Hull City Balances Books Ahead of Premier League Return
Hull City’s return to the Premier League very nearly began with a handicap. Not on the pitch. On the balance sheet.
With the June 30 PSR deadline looming and an estimated £6m overspend hanging over the club’s 2025-26 accounts, the newly promoted Tigers had to move fast or risk starting their top-flight campaign with a points deduction of up to six points.
They did not blink.
Promotion joy, financial reality
The mood around Hull had been euphoric since that tight, nervy 1-0 win over Middlesbrough in the Championship play-off final. One game, one goal, and a place back among English football’s elite secured.
But the EFL’s Profit and Sustainability Rules do not care for romance. Championship clubs are capped at losses of £39m over a rolling three-year period, and promotion does not wipe the slate clean. The Premier League money is coming, but the numbers for the period just ended still had to add up.
Hull’s didn’t. Not until they made some hard calls.
Pandur sale does the heavy lifting
The biggest of those calls involved one of their key promotion figures. Goalkeeper Pandur, a cornerstone of the campaign, left for Rangers in a £6m deal that did as much for Hull’s PSR position as it did for the Scottish club’s squad.
The 26-year-old had been outstanding: 45 appearances, 11 clean sheets, a calm presence behind a side under constant pressure in the run-in. Signed from Fortuna Sittard for £1.5m in January 2024, he was both a footballing success and, crucially in this context, an accounting triumph.
That £6m fee, set against his relatively low original cost, translated into a major profit for PSR purposes. It hurt the team sheet. It healed the balance sheet.
Teen prospect becomes pure profit
The pressure didn’t ease with Pandur’s exit. Hull still needed more. A proposed £5m move for Kyle Joseph to Middlesbrough collapsed, closing off what would have been another major chunk of income.
So attention turned to a player who had never kicked a ball for the first team.
Nineteen-year-old midfielder Shehu, signed from Southend United for only a minimal compensation fee, completed a reported £2.5m switch to Panathinaikos. From a PSR perspective, it was almost pure profit: negligible cost in, millions out.
In the end, it was the teenager without a senior appearance, alongside the promotion-winning goalkeeper, who effectively kept Hull’s Premier League campaign from starting with a points deficit.
Restrictions lifted, rebuild unlocked
Those two exits were enough. The deficit was cleared before the accounting deadline. With that, the financial handbrake that had been clamped on Hull’s summer plans finally came off.
The club had been operating under tight restrictions, unable to properly move in the market while the threat of sanctions hovered in the background. Now, with the books balanced for the relevant period, Hull can step into the window with a different posture: not scrambling to sell, but looking to buy.

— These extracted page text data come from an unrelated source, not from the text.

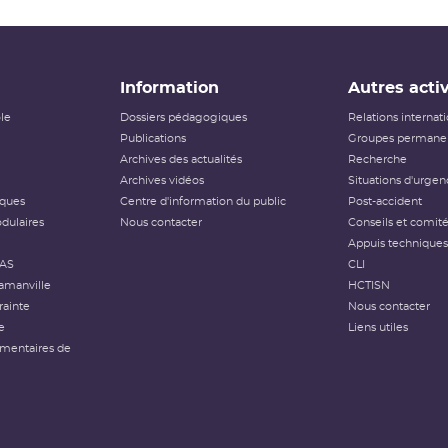
Information
Autres activ
ôle
Dossiers pédagogiques
Relations internat
Publications
Groupes permanen
Archives des actualités
Recherche
Archives vidéos
Situations d'urgen
iques
Centre d'information du public
Post-accident
dulaires
Nous contacter
Conseils et comit
Appuis techniques
FAS
CLI
amanville
HCTISN
rainte
Nous contacter
e
Liens utiles
émentaires de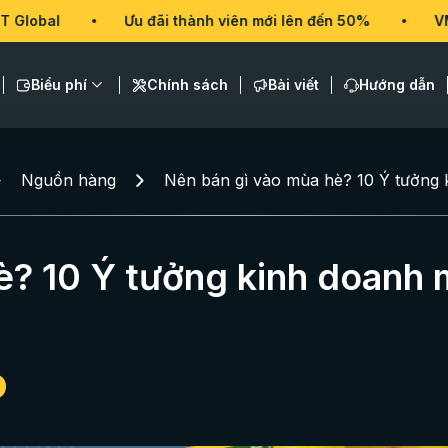
Ưu đãi thành viên mới lên đến 50%
VMT Global
Biểu phí
Chính sách
Bài viết
Hướng dẫn
Nguồn hàng
Nên bán gì vào mùa hè? 10 Ý tưởng 
è? 10 Ý tưởng kinh doanh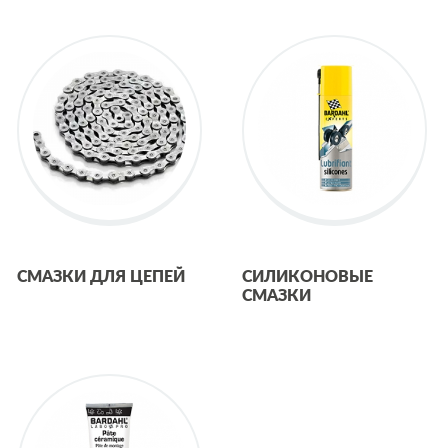
СМАЗКИ ДЛЯ ЦЕПЕЙ
СИЛИКОНОВЫЕ
СМАЗКИ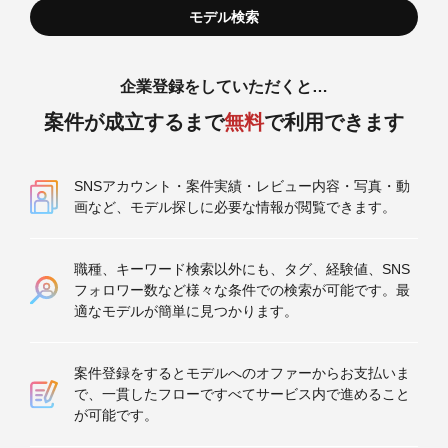
企業登録をしていただくと…
案件が成立するまで
無料
で利用できます
SNSアカウント・案件実績・レビュー内容・写真・動
画など、モデル探しに必要な情報が閲覧できます。
職種、キーワード検索以外にも、タグ、経験値、SNS
フォロワー数など様々な条件での検索が可能です。最
適なモデルが簡単に見つかります。
案件登録をするとモデルへのオファーからお支払いま
で、一貫したフローですべてサービス内で進めること
が可能です。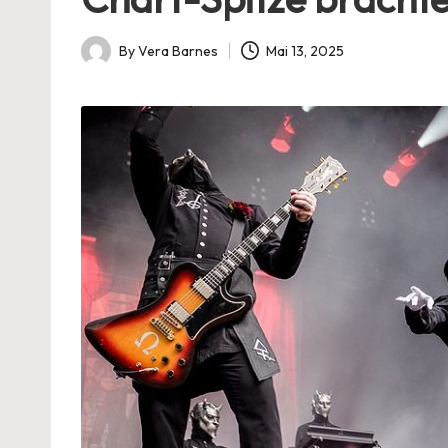
By
Vera Barnes
Mai 13, 2025
Posted
by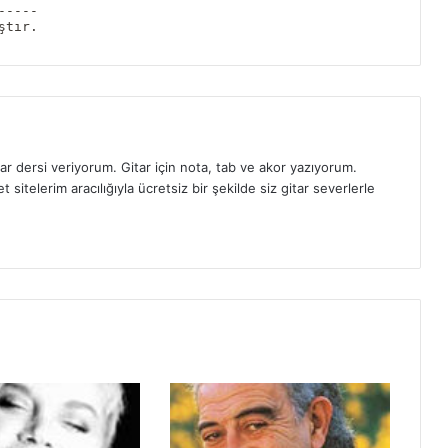
-----
ştır.
ar dersi veriyorum. Gitar için nota, tab ve akor yazıyorum.
sitelerim aracılığıyla ücretsiz bir şekilde siz gitar severlerle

The timing matters. A new accounting cycle has begun. The club’s financial picture will now be judged under a different framework.
New rules, new landscape
As English football shifts away from traditional PSR towards the new squad cost ratio (SCR) model, Hull find themselves in a slightly more forgiving environment.
Instead of tracking losses over three years, SCR focuses on what proportion of a club’s revenue goes on its squad each season. For Hull, that means the surge in Premier League income will count more quickly and more clearly in their favour when it comes to future spending.
They still need to be smart. They still need to be disciplined. But they are no longer trying to solve last year’s problem while planning next year’s team.
From survival off the pitch to survival on it
With the off-field crisis averted, the task now is brutally simple: build a squad that can stay up.
Hull have removed the threat of a points deduction before a ball is kicked. They have turned two assets into the financial breathing space they needed. Now comes the harder part – replacing a promotion-winning goalkeeper, absorbing the loss of a promising youngster, and finding enough quality to live with the pace and power of the Premier League.
The numbers add up again. Soon enough, everyone will see whether the football does.